### Input material
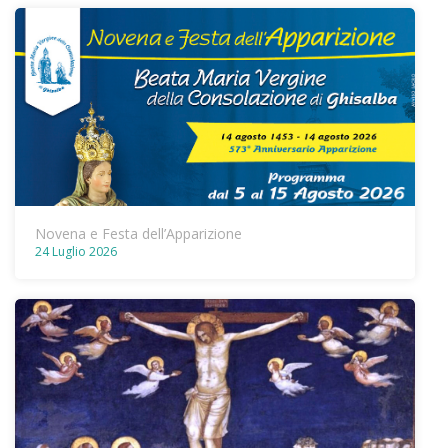
Novena e Festa dell’Apparizione
24 Luglio 2026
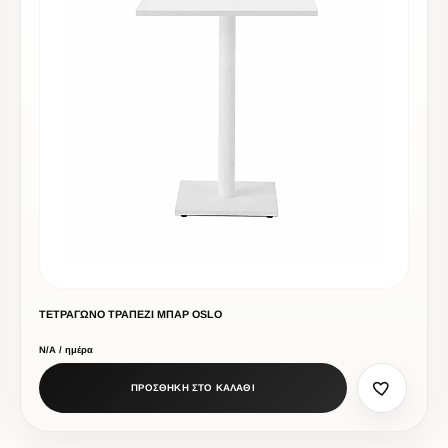
ΤΕΤΡΑΓΩΝΟ ΤΡΑΠΕΖΙ ΜΠΑΡ OSLO
Ν/Α / ημέρα
ΠΡΟΣΘΗΚΗ ΣΤΟ ΚΑΛΑΘΙ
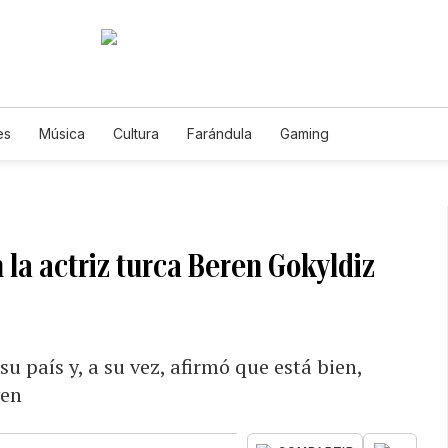
es
Música
Cultura
Farándula
Gaming
 la actriz turca Beren Gokyldiz
u país y, a su vez, afirmó que está bien,
ven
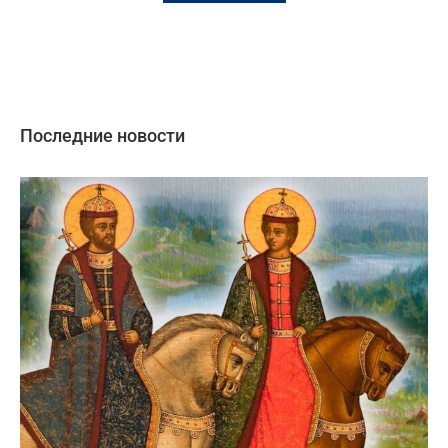
Последние новости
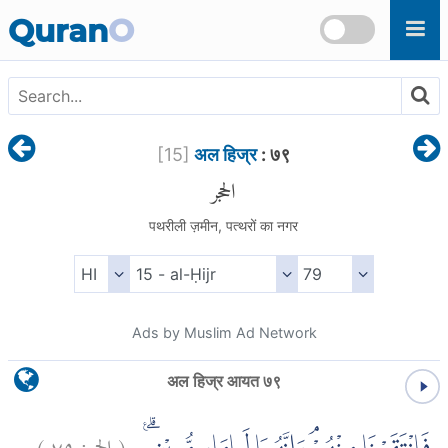
Skip to main content
Quran
O
[
15
]
अल हिज्र
: ७९
الحجر
पथरीली ज़मीन, पत्थरों का नगर
Ads by Muslim Ad Network
अल हिज्र आयत ७९
)
٧٩
الحجر:
(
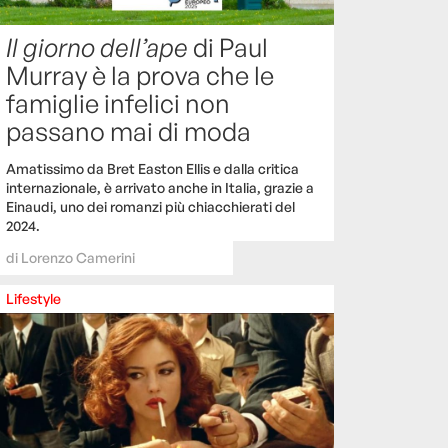
Il giorno dell’ape
di Paul
Murray è la prova che le
famiglie infelici non
passano mai di moda
Amatissimo da Bret Easton Ellis e dalla critica
internazionale, è arrivato anche in Italia, grazie a
Einaudi, uno dei romanzi più chiacchierati del
2024.
di
Lorenzo Camerini
Lifestyle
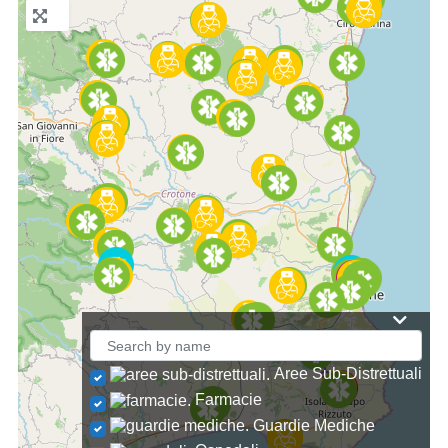
Aree Sub-Distrettuali
Farmacie
Guardie Mediche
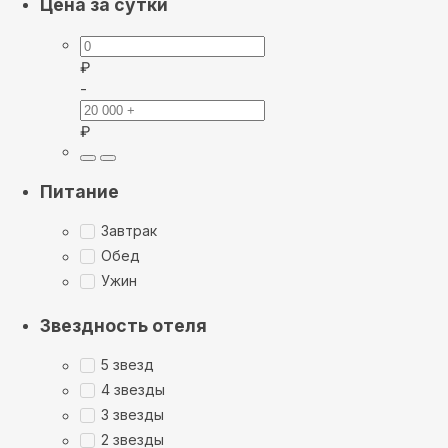
Цена за сутки
₽
-
₽
Питание
Завтрак
Обед
Ужин
Звездность отеля
5 звезд
4 звезды
3 звезды
2 звезды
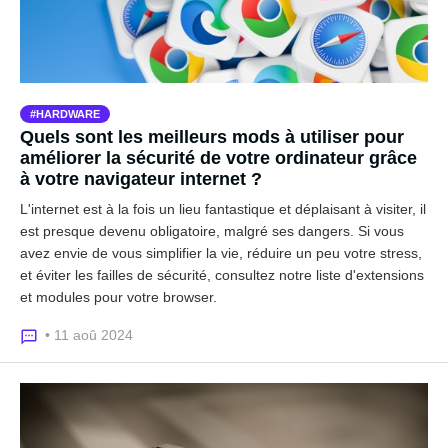
HARDWARE
Quels sont les meilleurs mods à utiliser pour
améliorer la sécurité de votre ordinateur grâce
à votre navigateur internet ?
L'internet est à la fois un lieu fantastique et déplaisant à visiter, il
est presque devenu obligatoire, malgré ses dangers. Si vous
avez envie de vous simplifier la vie, réduire un peu votre stress,
et éviter les failles de sécurité, consultez notre liste d'extensions
et modules pour votre browser.
• 11 aoû 2024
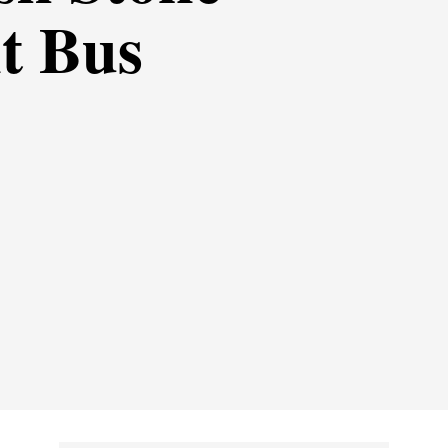
t Bus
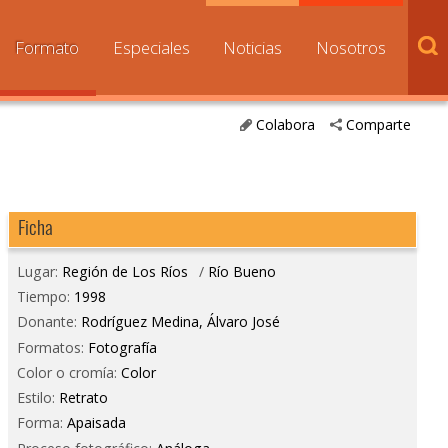
Formato
Especiales
Noticias
Nosotros
Colabora
Comparte
Ficha
Lugar:
Región de Los Ríos
/
Río Bueno
Tiempo:
1998
Donante:
Rodríguez Medina, Álvaro José
Formatos:
Fotografía
Color o cromía:
Color
Estilo:
Retrato
Forma:
Apaisada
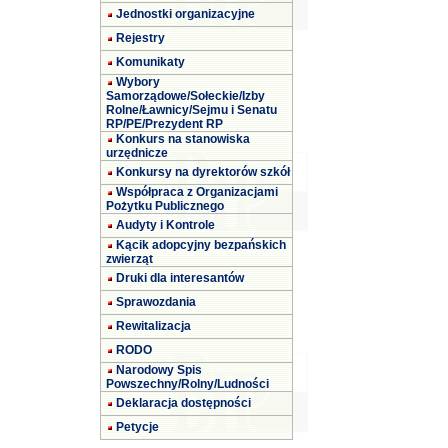
Jednostki organizacyjne
Rejestry
Komunikaty
Wybory
Samorządowe/Sołeckie/Izby
Rolne/Ławnicy/Sejmu i Senatu
RP/PE/Prezydent RP
Konkurs na stanowiska
urzędnicze
Konkursy na dyrektorów szkół
Współpraca z Organizacjami
Pożytku Publicznego
Audyty i Kontrole
Kącik adopcyjny bezpańskich
zwierząt
Druki dla interesantów
Sprawozdania
Rewitalizacja
RODO
Narodowy Spis
Powszechny/Rolny/Ludności
Deklaracja dostępności
Petycje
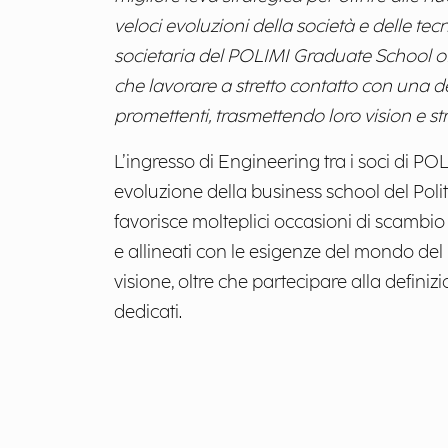
veloci evoluzioni della società e delle te
societaria del POLIMI Graduate School of
che lavorare a stretto contatto con una del
promettenti, trasmettendo loro vision e st
L’ingresso di Engineering tra i soci di 
evoluzione della business school del Pol
favorisce molteplici occasioni di scambio
e allineati con le esigenze del mondo de
visione, oltre che partecipare alla definiz
dedicati.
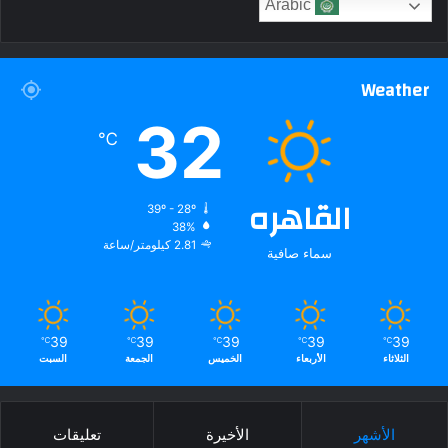
Arabic
Weather
32
℃
القاهره
39º - 28º
38%
2.81 كيلومتر/ساعة
سماء صافية
39
39
39
39
39
℃
℃
℃
℃
℃
الثلاثاء
الأربعاء
الخميس
الجمعة
السبت
الأشهر
الأخيرة
تعليقات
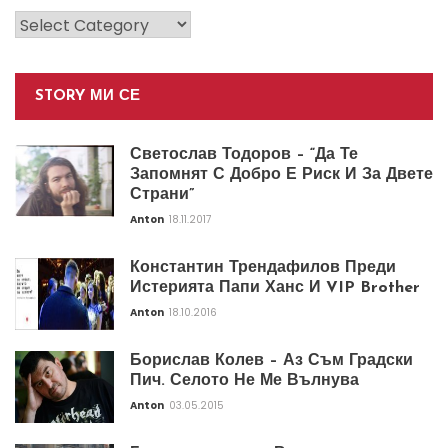
Категории
STORY МИ СЕ
Светослав Тодоров – “Да Те
Запомнят С Добро Е Риск И За Двете
Страни”
Anton
18.11.2017
Константин Трендафилов Преди
Истерията Папи Ханс И VIP Brother
Anton
18.10.2016
Борислав Колев – Аз Съм Градски
Пич. Селото Не Ме Вълнува
Anton
03.05.2015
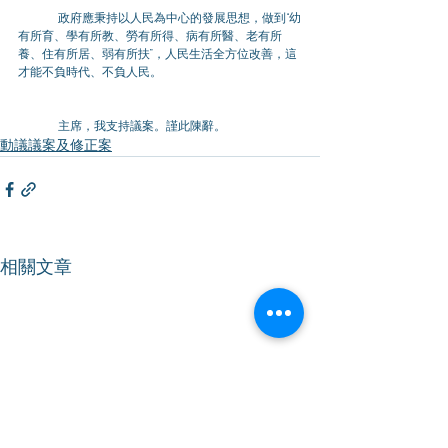
	政府應秉持以人民為中心的發展思想，做到“幼
有所育、學有所教、勞有所得、病有所醫、老有所
養、住有所居、弱有所扶”，人民生活全方位改善，這
才能不負時代、不負人民。
	主席，我支持議案。謹此陳辭。
動議議案及修正案
相關文章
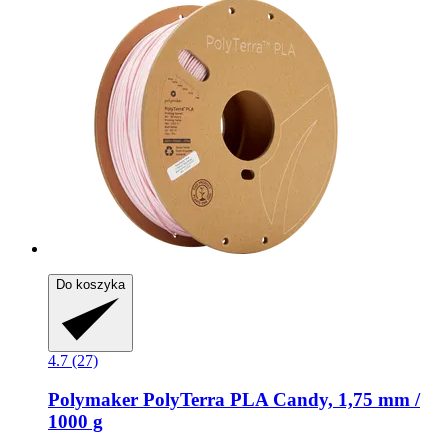
Do koszyka
4.7 (27)
Polymaker
PolyTerra PLA Candy, 1,75 mm /
1000 g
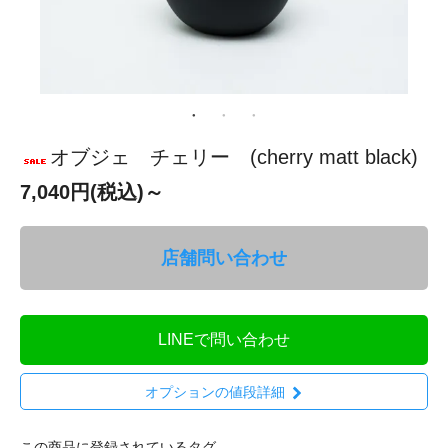
オブジェ チェリー (cherry matt black)
7,040円(税込)～
店舗問い合わせ
LINEで問い合わせ
オプションの値段詳細
この商品に登録されているタグ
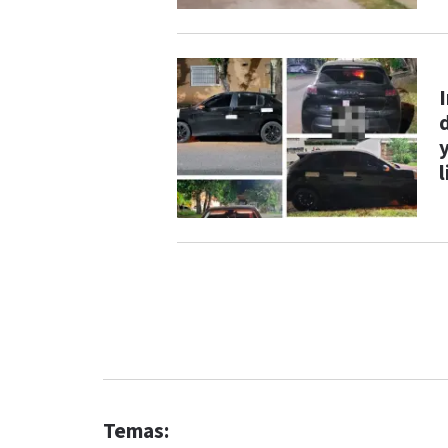
l
Temas:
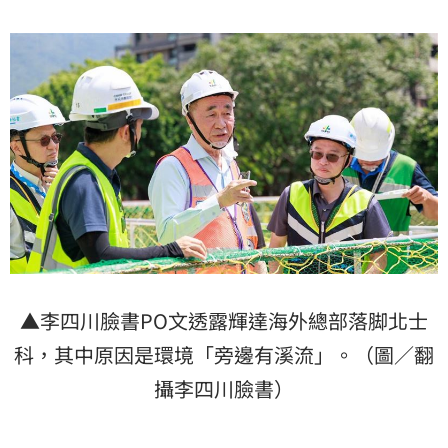
▲李四川臉書PO文透露輝達海外總部落脚北士
科，其中原因是環境「旁邊有溪流」。（圖／翻
攝李四川臉書）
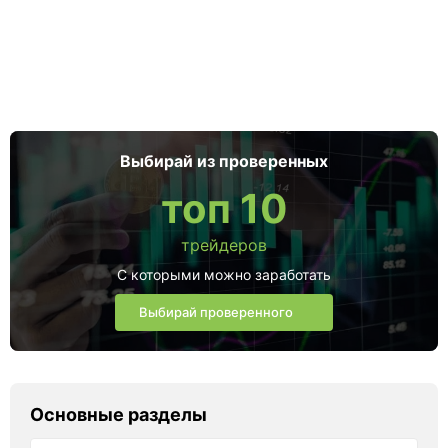
Выбирай из проверенных
топ 10
трейдеров
С которыми можно заработать
Выбирай проверенного
Основные разделы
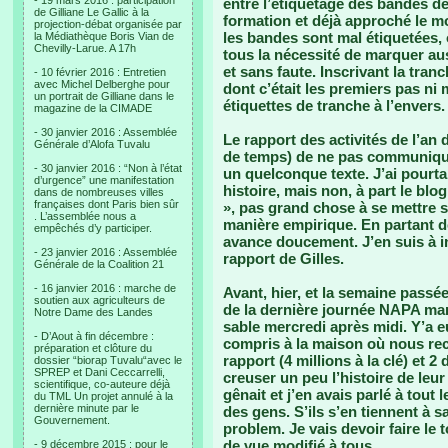
- 19 mars 2016 : participation
entre l’étiquetage des bandes de
de Gilliane Le Gallic à la
formation et déjà approché le m
projection-débat organisée par
les bandes sont mal étiquetées, o
la Médiathèque Boris Vian de
Chevilly-Larue. A 17h
tous la nécessité de marquer auss
et sans faute. Inscrivant la tran
- 10 février 2016 : Entretien
avec Michel Delberghe pour
dont c’était les premiers pas ni
un portrait de Gilliane dans le
étiquettes de tranche à l’envers.
magazine de la CIMADE
- 30 janvier 2016 : Assemblée
Le rapport des activités de l’an 
Générale d’Alofa Tuvalu
de temps) de ne pas communique
- 30 janvier 2016 : “Non à l’état
un quelconque texte. J’ai pourtan
d’urgence” une manifestation
histoire, mais non, à part le bl
dans de nombreuses villes
françaises dont Paris bien sûr
», pas grand chose à se mettre s
. L’assemblée nous a
manière empirique. En partant de
empêchés d’y participer.
avance doucement. J’en suis à in
- 23 janvier 2016 : Assemblée
rapport de Gilles.
Générale de la Coalition 21
- 16 janvier 2016 : marche de
Avant, hier, et la semaine passée
soutien aux agriculteurs de
de la dernière journée NAPA mard
Notre Dame des Landes
sable mercredi après midi. Y’a e
- D’Aout à fin décembre :
compris à la maison où nous rec
préparation et clôture du
rapport (4 millions à la clé) et 
dossier “biorap Tuvalu“avec le
SPREP et Dani Ceccarrelli,
creuser un peu l’histoire de leu
scientifique, co-auteure déjà
gênait et j’en avais parlé à tout
du TML Un projet annulé à la
dernière minute par le
des gens. S’ils s’en tiennent à 
Gouvernement.
problem. Je vais devoir faire le
de vue modifié à tous.
- 9 décembre 2015 : pour le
######
→ Written task
Make a list of all lines in the data that contain "bandes".

→ Written response
entre l’étiquetage des bandes de
les bandes sont mal étiquetées, o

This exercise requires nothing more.